Hmmmm … where am I going with this? What I’m saying - if you find yourself bothered in any way, take a look in the mirror. Usually, I find, when something is really getting to me, it’s because I’m truly unhappy about something within myself and ignoring it. Keep your eyes on your own plate.

Awfully Tempting Food

Thursday, February 12th, 2009

I hate all the good yummy food that is out there. There is so much of it and it is all over the place. Walking around and being surrounded by this addictive food has been very difficult for me lately. I love being out really early in the morning or late at night because that’s when all the places are closed. Being back in New York (that’s where I live in case you didn’t know), had been a huge adjustment. It had been highly stressful with trying to get a freakin job and a regular income. I don’t like the stress level I have gotten to. A lot has calmed down for me, but there is still some finalizing with my income that needs to be done. I don’t like not knowing how I am going to make a steady income. I wish everything in life (as far as making a living goes for an artist) could be easier. It has been a rough adjustment this last month. With the everyone talking about the bad economy, it is not helpful. Negative energy has a huge effect on the entire world. And for me, negative energy is highly toxic and not welcome. I don’t like it. I want only the positive. The positive is what helps me and it has put me in a good place. I’m working on it everyday. One day at a time. This weekend (starting today for me), is going to be a great weekend. I have a lot of fun planned for me and I pray that it will help me refresh back into next week. I think it will. I think I need the release from all the responsibility I put on my back. Time with my friends and family - positive.

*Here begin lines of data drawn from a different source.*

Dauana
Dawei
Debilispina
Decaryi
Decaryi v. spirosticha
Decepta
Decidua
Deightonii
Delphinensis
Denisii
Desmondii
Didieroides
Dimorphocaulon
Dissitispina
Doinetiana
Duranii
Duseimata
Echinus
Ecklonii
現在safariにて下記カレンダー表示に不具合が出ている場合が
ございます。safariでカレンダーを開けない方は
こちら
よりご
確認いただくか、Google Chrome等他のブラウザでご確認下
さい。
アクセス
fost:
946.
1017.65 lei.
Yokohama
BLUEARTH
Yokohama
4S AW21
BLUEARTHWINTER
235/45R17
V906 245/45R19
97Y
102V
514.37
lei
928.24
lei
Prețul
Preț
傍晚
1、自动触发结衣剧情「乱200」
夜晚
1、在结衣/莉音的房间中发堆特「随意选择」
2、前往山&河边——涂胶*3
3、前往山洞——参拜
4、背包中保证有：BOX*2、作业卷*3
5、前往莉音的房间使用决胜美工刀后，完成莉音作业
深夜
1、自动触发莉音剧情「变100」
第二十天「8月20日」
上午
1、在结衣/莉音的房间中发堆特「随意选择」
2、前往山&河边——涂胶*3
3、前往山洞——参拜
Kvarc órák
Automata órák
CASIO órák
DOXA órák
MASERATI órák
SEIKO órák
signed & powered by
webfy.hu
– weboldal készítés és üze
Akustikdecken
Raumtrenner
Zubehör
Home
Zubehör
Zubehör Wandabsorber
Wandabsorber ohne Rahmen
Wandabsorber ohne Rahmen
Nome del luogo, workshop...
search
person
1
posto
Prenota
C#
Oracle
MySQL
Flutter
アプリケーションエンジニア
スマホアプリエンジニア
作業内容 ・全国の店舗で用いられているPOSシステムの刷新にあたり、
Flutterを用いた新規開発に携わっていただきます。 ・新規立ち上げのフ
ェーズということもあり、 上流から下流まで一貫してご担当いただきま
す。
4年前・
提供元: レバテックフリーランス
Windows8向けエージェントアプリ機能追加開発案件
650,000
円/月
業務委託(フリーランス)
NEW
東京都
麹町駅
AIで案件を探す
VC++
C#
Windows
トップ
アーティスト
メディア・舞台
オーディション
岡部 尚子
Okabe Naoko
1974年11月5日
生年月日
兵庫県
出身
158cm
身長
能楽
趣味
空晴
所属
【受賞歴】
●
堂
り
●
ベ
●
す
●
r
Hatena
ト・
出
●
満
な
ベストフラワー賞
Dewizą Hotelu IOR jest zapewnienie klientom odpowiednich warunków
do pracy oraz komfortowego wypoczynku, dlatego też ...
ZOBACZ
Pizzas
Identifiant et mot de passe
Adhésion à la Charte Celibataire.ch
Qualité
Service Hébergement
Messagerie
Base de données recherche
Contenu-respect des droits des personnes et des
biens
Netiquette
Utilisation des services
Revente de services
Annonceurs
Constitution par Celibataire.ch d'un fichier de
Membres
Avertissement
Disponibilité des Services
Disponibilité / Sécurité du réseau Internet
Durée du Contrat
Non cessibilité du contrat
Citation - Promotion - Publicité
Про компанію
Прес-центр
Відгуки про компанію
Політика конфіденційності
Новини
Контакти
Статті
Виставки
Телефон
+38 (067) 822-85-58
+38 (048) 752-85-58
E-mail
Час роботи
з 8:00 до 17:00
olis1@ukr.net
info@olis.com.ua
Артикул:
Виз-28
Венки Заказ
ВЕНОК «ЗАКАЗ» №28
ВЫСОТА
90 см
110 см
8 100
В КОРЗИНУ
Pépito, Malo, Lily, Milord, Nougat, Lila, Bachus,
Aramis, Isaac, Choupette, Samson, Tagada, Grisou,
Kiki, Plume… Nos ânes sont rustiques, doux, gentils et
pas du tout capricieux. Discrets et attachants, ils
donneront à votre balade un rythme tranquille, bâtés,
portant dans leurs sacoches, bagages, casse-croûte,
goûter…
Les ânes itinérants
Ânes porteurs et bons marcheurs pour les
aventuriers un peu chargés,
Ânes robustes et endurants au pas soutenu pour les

This is super important to me because all this negativity is taking a toll on me.

About Eating Disorder Talk

The goal of Eating Disorder Talk is to encourage family and friends of people living with disordered eating - as well as sufferers - to learn more about the conditions, where to get help, the risks associated and another vessel of communication. I come with 20 years of experience living with (and sometimes for) anorexia; my job is not to cure, it’s to allow others to speak. This means wanting to help those that want help and to provide a voice to those who don’t.